Ekonomia i Geopolityka
Udostępnij artykuł

Uzbekistan jest gotowy do podpisania handlowych kontraktów gazowych z Rosją, ale nie zamierza wchodzić w unię gazową. Poinformował o tym minister energii Uzbekistanu Dżurabek Mirzamakhmudow.

Według ministra Taszkent „nigdy nie zgodzi się na warunki polityczne w zamian za gaz”. Moskwa i Taszkent negocjują dostawy rosyjskiego gazu przez sąsiedni Kazachstan, ale „będzie to kontrakt techniczny” i „nie oznacza sojuszu” – stwierdził Mirzamakhmudow.

Podczas mroźnej zimy Uzbekistan doświadcza niedoboru paliwa i został zmuszony do zaprzestania eksportu sześciu milionów metrów sześciennych gazu dziennie do Chin. Władze kraju negocjują z innymi krajami dodatkowe zakupy gazu ziemnego, energii elektrycznej, węgla i oleju opałowego. Kraj wprowadza zakaz eksportu skroplonego gazu ziemnego.

„Aby pokryć popyt, zapewnić konsumpcję krajową i rozwiązać problem, dziś negocjujemy import gazu i energii elektrycznej z krajów sąsiednich, a nie poprzez jakiś sojusz czy unię. Tutaj negocjujemy w oparciu o interesy narodowe, aby współpracować na podstawie umowy handlowej, sprzedaży i zakupu, a nie poprzez przeniesienie naszych sieci energetycznych” – powiedział Mirzamakhmudov .

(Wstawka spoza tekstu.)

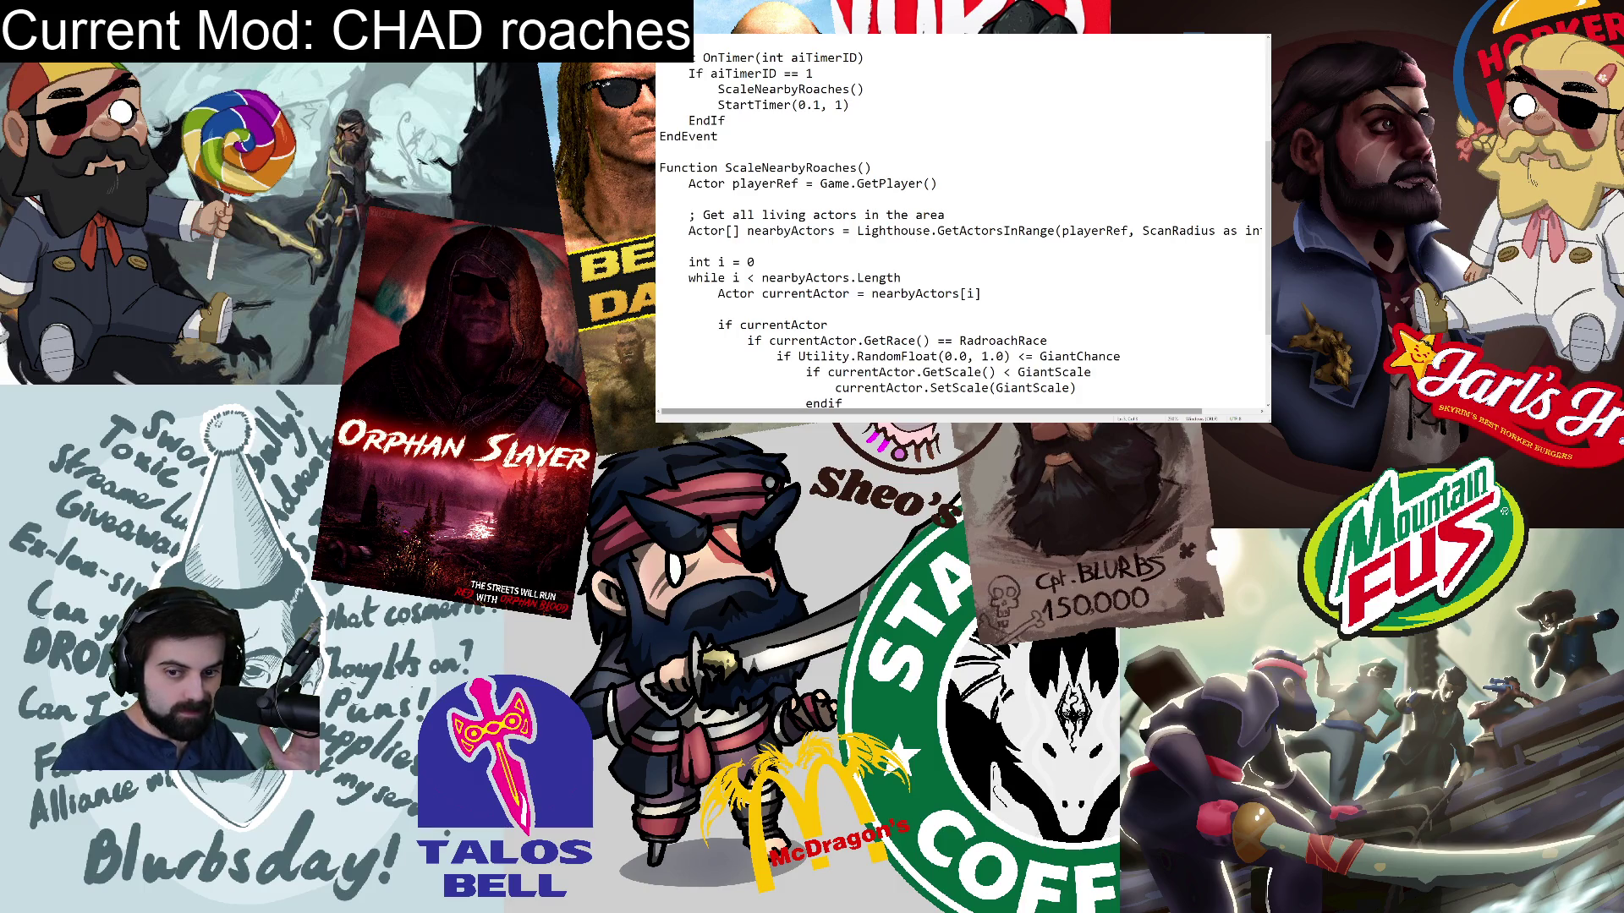
# Check that Fallout4.exe's Details show version 1.10.163.0, then close the Properties dialog.
pyautogui.press('ctrl+Tab')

Wcześniej o inicjatywie utworzenia unii gazowej z Uzbekistanem dyskutowali prezydenci Rosji i Kazachstanu – Władimir Putin i Kassym-Żomart Tokajew. Jednak ani Astana, ani Taszkent nie są nią zainteresowane ze względu na groźbę wtórnych sankcji. 30 listopada, komentując propozycję utworzenia trójstronnej unii gazowej między Moskwą, Astaną i Taszkentem, wiceminister spraw zagranicznych Kazachstanu Roman Wasilenko podkreślił, że kraj nie pozwoli na wykorzystanie swojego terytorium do obejścia sankcji.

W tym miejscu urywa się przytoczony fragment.